Zomertijd: dit weekend slapen we één uur minder
Klokkenmakers kijken er niet echt naar uit en met hen vele anderen, maar zaterdagnacht is het opnieuw zover: de klok wordt een uur vooruit gedraaid.
Een nutteloze maatregel voor de ene, de kans om langer van het daglicht te genieten voor de andere: de invoering van de zomertijd heeft altijd voor discussie gezorgd. Tegenstanders merken op dat de ochtendspits in oktober -net voor er opnieuw naar wintertijd wordt overgeschakeld- veel zwaarder is omdat het ‘s ochtends een uur langer donker is, voorstanders zien vooral voordelen in de zomer, wanneer men langer in de tuin kan werken of sporten.

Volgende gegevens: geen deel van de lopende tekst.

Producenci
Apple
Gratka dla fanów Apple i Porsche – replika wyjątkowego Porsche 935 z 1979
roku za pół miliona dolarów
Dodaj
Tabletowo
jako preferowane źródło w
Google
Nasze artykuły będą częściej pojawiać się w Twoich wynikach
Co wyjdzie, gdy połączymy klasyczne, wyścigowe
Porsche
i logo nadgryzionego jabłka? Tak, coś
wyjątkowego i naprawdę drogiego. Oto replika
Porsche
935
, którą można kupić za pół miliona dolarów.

De Vereniging tegen het Zomeruur gewaagt zelfs van een “collectief zelfbedrog” en “de klokkentijd als symbool voor dictatoriale democratie en voor algemene ontregeling”.

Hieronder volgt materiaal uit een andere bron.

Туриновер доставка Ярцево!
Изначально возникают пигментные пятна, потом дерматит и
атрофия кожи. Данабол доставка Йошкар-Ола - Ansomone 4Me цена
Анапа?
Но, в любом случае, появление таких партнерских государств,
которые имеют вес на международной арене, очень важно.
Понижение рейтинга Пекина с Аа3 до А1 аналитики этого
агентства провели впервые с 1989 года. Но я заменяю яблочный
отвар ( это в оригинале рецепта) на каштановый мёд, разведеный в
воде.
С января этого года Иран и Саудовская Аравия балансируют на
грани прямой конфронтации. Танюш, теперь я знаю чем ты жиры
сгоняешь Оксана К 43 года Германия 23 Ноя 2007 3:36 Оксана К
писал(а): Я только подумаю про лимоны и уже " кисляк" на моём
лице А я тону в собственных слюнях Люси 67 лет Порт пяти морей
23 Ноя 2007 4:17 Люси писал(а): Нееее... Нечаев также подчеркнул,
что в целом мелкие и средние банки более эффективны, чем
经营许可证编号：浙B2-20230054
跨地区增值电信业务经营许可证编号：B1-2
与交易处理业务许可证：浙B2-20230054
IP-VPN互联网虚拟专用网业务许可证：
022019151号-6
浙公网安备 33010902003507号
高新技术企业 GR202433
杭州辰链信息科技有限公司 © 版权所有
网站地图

Het is intussen 101 jaar geleden dat de zomertijd voor het eerst in de praktijk werd gebracht: het Duitse Keizerrijk voerde die in tijdens de Eerste Wereldoorlog, op 30 april 1916. Dat gebeurde ook in bezet gebied, onder meer België dus. Niet veel later volgden Groot-Brittannië en de Verenigde Staten. Na de oorlog werd de maatregel weer afgeschaft, maar sporadisch werd die in sommige Europese landen opnieuw ingevoerd. België voerde de maatregel in 1976 opnieuw in, in de nasleep van de oliecrisis. Op dit moment zitten 70 landen in het winter- en zomeruursysteem.
In de nacht van zaterdag 25 op zondag 26 maart 2017 schakelen we weer over. Wie dat graag volgens de regels van de kunst doet, blijft het best wakker tot 02.00 uur, want dan pas mag je officieel de klok een uur vooruit zetten, naar 03.00 uur dus.